Opinion | Of All the Ways America Is Divided, This One Might Be the Worst

Everyone I know or am evenly dimly aware of now falls into one of these two categories. There is no middle ground, and no easy way to avoid the question, especially during a holiday like Thanksgiving. I count myself firmly in the vaccinated group, forced to keep my distance from the nearly 20 percent of American adults who still haven’t received a single dose. I don’t like the firm lines I’ve had to draw between myself and unvaccinated others. But I don’t have a choice; this is about survival. Beyond wanting to protect my own health and the health of those in my immediate circle, I simply can’t entertain anyone’s refusal to keep all of us — our society — safe.

Week in and week out, CDC update by CDC update, vaccine resistance reminds us that Americans today take the notion of interdependence less and less seriously at precisely the moment they need to be doing the opposite. Of all the forms that radical individualism takes these days — people arming themselves to the teeth to “protect their freedoms” comes to mind — not vaccinating has become the most consistent and the deadliest. To me, it’s also the most bewildering. The pedestrian nature of getting a shot that’s overwhelmingly been proven safe and efficacious, not to mention free, is what makes refusing to do it so petty and so insidious. So un-American.

I do not use that word lightly. For my whole life, I’ve maintained a stubborn willingness to believe in an America, even a small one, that sees itself as working toward becoming a single people. As an African American, I’ve always felt outside the possessive pronouns of “we” and “our” and “us,” yet that didn’t make me indifferent — to the contrary, it made me more passionate about claiming my rightful place in it all, about fighting to become an equally considered part of the American “we.”

But for the first time, that passion is waning. The vaccine avoidance that’s steadily hardened into an American norm is building in me a sense of loss that’s turning out to be deeper and more sustained than I expected. In Thanksgivings past, I always assumed a critical mass of Americans was searching for connection as much as I was: In my mind, we were not one people, but we wanted to be. The arc of interdependence was long, but it was always bending in the right direction. I no longer believe this.

The most disorienting thing about the new vaccination binary is how it’s nearly superseding the racial binary of Black and white that’s framed my view of America, and my view of its moral sense, my whole life. There’s no question that race and racism deeply divide and threaten the coherence of our society. But to not draw the lines of vaccinated and non, to simply agree to disagree with the vaccine-resistant, is life-threatening in an even more immediate way than racism is.

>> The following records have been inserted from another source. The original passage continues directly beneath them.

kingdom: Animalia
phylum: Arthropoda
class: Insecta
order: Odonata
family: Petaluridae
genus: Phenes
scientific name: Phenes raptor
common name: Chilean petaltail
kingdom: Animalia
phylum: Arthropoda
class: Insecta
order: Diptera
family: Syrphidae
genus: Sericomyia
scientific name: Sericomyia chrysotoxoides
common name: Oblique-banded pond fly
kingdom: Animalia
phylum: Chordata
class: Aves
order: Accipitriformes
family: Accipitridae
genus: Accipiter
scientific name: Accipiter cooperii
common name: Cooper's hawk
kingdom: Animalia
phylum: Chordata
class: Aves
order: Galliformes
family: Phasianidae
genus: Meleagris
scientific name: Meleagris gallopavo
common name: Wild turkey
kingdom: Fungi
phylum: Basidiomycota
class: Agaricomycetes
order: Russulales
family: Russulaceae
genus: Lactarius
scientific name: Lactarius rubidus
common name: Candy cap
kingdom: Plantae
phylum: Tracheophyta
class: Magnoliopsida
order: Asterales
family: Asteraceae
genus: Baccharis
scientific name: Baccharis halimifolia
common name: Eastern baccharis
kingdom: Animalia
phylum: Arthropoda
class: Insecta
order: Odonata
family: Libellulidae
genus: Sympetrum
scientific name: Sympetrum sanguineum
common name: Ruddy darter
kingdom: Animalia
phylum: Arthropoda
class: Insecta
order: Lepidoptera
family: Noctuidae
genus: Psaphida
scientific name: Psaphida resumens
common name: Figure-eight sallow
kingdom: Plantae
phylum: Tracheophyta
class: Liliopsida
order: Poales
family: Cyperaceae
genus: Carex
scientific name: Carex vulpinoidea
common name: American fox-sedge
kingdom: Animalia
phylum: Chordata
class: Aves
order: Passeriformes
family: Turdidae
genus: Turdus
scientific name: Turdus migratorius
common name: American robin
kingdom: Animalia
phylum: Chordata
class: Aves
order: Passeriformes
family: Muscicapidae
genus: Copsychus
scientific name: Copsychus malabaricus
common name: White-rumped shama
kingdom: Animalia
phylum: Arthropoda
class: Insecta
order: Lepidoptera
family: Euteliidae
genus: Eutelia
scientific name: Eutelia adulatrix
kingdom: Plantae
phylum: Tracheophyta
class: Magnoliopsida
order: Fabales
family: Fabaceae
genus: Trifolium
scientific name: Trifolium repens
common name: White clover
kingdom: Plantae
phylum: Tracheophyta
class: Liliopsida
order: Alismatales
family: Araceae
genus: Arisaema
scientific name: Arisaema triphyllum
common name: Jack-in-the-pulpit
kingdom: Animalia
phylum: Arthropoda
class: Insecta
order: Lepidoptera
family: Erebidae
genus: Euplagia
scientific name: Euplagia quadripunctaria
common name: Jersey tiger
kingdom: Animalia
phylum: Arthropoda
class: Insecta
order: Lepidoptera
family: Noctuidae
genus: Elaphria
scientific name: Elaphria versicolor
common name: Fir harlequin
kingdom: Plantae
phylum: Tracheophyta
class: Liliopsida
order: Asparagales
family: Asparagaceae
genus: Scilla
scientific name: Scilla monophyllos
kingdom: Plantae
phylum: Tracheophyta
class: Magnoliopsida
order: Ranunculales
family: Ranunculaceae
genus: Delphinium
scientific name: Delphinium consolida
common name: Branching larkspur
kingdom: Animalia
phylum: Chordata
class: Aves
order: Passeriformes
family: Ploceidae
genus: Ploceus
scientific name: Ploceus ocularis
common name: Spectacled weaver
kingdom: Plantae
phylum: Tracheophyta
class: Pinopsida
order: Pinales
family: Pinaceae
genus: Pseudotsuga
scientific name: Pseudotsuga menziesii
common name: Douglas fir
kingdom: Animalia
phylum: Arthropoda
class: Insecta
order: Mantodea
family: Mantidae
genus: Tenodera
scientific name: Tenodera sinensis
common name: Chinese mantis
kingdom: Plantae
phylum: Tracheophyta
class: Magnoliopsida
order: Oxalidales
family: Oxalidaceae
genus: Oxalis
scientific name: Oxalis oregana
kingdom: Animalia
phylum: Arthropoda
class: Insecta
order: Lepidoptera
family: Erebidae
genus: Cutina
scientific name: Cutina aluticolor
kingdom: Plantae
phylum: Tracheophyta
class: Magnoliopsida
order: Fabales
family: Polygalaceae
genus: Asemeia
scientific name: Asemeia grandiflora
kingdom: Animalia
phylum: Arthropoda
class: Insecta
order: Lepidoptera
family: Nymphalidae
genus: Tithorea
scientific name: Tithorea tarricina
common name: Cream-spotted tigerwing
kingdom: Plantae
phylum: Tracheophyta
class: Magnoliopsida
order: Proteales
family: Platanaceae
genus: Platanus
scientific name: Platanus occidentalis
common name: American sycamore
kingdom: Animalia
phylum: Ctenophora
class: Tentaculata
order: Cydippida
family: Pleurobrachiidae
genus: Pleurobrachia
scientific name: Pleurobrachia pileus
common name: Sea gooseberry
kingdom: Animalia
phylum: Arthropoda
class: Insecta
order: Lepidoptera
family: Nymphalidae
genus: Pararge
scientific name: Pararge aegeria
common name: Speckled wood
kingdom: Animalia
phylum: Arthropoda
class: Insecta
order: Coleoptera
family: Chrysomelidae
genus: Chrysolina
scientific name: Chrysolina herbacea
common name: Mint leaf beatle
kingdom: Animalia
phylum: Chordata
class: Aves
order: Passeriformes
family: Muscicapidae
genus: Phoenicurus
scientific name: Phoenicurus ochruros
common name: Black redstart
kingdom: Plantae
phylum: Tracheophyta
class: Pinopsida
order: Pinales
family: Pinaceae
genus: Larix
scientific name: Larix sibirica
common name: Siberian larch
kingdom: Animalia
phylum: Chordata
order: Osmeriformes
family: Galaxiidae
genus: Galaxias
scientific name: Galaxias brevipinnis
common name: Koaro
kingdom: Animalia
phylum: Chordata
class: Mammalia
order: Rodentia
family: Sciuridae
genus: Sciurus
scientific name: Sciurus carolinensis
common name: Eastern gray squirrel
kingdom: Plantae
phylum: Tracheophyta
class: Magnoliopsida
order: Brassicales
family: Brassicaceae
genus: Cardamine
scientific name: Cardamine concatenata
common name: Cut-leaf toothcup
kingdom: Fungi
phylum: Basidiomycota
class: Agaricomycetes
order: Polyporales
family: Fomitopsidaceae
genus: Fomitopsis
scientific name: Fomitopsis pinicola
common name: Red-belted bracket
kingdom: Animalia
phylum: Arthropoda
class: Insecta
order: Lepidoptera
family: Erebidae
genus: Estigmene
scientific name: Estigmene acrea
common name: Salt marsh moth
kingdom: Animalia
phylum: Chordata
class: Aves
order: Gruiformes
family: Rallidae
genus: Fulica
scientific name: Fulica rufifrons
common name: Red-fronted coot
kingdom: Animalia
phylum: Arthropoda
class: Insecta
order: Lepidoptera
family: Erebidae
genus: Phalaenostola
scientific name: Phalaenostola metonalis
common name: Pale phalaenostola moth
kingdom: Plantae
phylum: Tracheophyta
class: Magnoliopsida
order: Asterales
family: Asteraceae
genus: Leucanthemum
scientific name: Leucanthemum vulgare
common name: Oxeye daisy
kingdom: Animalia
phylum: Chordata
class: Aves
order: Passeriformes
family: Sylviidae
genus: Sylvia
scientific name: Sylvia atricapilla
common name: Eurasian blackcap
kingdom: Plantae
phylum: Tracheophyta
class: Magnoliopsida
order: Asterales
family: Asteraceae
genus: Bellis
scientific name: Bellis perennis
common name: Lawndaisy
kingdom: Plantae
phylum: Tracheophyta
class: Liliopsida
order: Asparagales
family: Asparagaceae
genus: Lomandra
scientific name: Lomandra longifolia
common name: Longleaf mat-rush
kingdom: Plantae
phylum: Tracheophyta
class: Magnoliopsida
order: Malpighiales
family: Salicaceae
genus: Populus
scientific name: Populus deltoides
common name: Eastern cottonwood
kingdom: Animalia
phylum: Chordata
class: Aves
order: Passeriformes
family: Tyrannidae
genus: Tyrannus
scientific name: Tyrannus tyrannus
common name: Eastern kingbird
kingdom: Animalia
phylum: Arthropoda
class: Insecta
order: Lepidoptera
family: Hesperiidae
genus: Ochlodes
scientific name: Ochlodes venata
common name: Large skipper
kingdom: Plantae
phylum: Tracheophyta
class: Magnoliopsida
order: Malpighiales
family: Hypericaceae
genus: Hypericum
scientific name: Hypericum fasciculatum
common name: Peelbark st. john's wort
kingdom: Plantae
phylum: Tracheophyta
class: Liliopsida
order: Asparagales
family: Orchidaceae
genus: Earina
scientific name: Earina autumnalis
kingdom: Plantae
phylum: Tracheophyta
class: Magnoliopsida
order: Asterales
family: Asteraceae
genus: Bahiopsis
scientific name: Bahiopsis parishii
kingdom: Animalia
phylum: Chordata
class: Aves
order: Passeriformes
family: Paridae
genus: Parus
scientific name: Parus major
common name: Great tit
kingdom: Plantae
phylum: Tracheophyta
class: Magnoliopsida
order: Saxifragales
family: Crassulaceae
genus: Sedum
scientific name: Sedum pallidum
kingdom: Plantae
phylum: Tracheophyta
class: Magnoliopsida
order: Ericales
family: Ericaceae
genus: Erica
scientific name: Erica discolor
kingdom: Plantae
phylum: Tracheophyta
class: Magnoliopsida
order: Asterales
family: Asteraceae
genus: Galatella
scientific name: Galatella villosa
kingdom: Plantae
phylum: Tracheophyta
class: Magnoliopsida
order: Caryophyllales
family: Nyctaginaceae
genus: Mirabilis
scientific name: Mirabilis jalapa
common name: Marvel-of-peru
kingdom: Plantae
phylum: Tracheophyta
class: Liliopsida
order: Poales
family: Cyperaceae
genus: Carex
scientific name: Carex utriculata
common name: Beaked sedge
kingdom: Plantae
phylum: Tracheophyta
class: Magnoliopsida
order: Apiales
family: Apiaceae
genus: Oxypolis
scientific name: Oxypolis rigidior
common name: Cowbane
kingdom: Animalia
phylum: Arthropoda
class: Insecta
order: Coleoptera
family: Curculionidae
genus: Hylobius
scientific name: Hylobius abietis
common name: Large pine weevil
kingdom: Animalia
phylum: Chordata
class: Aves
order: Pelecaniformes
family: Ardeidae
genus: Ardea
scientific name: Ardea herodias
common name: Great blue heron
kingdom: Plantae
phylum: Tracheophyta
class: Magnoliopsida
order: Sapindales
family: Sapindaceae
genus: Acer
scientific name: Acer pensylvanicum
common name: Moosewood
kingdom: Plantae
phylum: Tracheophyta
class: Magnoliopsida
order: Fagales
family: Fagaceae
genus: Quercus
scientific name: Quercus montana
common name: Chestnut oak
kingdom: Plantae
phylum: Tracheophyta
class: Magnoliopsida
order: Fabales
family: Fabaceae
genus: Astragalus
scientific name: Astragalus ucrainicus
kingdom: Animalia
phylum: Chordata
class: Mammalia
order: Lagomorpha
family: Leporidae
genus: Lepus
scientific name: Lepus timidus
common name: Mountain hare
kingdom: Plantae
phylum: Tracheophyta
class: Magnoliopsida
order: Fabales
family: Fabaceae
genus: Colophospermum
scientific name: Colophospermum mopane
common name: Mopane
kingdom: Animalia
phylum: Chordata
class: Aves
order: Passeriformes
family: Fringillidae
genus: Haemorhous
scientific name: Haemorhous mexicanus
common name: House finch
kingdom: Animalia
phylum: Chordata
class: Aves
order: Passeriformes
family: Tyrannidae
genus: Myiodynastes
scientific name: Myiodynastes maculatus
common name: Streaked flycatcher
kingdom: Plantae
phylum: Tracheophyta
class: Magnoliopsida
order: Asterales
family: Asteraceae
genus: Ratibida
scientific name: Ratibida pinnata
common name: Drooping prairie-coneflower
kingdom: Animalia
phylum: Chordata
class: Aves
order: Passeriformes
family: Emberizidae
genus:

People of all colors are on the wrong side of this line. It’s more than ironic — to me, it’s tragic — that the vaccine resisters are not just MAGA types, but also members of my own Black community. The number of neighbors, family and friends I have who are unvaccinated isn’t high, but it’s enough to feel like a betrayal. It’s enough to erode the “we” of the Black collective — a critical subset of the bigger American “we” — that’s long hewed to a pact to look out for each other’s welfare because America wouldn’t or wasn’t interested. To not vaccinate, and therefore to not protect the lives of other Black folks, is to break that pact, with predictably terrible results: Black Americans, already overrepresented in a whole array of bad health outcomes, are being hospitalized and dying of Covid at higher rates than white Americans.

To those who like to cite the Tuskegee experiment begun in the 1930s as reason to reject the Covid vaccine now: That is not this. Tuskegee was a medical experiment that maliciously used Black men as guinea pigs, refusing them treatment that would have saved their lives. The Covid vaccine was the product of public health emergency and was developed in record time presumably without race in mind at all, which, in a certain context, is a good thing.

Maybe it sounds odd, but lately I’ve found a degree of hope about American interconnectedness not in reality but in fiction: the Marvel and DC movies. In this enduringly popular multiverse are superheroes who are Black and white, fantastic individuals with divergent storylines, but who live and die as a group. In the Avengers and the Justice League, true heroism belongs not to any one character or to any one act, or non-act, but to all of them simultaneously. And that fantastic but ordinary heroism of simply coming together, as years of sequels and prequels and various enterprises to save the world from evil individualism make clear, never ends. Even in the comic book world’s darkest moments — especially in its darkest moments — the heroism of interconnectedness is always in the air.

Yes, it’s pop-culture fantasy that hardly suffices for the kind of progress we need right now; in some ways, it’s probably a distraction. Still, I believe our enthusiastic embrace of these comic-book narratives, and the idealism embedded in them, is real. Many of us still want to be heroes; I’d like to think we’re just confused about what that looks like. Vaccinations are a good place to start.